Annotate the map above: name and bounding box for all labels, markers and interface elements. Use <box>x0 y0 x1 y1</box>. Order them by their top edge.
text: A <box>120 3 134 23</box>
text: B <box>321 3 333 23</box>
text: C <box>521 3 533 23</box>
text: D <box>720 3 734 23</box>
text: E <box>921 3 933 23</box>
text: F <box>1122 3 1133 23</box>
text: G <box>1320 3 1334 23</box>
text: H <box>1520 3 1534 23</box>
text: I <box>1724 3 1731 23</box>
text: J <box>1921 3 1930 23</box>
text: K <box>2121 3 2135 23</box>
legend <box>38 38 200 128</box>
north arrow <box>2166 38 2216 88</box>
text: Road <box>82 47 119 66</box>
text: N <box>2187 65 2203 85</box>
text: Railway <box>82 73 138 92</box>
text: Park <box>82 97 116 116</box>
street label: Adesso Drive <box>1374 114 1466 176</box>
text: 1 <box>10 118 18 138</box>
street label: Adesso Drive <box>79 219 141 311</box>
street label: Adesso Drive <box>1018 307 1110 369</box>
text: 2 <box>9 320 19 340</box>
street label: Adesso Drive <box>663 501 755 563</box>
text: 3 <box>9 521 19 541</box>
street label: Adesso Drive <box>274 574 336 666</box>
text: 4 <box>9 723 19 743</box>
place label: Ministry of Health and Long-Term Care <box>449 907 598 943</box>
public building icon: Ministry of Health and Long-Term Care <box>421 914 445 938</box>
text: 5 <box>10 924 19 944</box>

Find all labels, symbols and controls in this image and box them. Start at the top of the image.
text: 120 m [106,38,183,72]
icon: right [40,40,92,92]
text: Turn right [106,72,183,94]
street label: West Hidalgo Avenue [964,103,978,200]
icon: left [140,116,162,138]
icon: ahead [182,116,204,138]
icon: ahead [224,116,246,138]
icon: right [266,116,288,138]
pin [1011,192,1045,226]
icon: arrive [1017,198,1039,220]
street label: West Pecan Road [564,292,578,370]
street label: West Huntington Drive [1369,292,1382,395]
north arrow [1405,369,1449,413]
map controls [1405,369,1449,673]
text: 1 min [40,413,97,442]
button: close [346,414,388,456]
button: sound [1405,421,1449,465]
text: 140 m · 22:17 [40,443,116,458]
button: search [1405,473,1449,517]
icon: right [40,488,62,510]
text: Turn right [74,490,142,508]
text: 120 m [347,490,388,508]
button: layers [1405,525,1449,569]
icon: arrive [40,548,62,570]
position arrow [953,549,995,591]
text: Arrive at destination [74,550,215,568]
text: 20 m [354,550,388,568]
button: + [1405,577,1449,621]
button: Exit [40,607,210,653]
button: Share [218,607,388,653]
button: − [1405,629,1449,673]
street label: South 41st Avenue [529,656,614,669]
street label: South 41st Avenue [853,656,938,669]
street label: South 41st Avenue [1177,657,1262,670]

**Required work:** Copy out all lines of the material containing the word "north".

**Worked solution:**
north arrow <box>2166 38 2216 88</box>
north arrow [1405,369,1449,413]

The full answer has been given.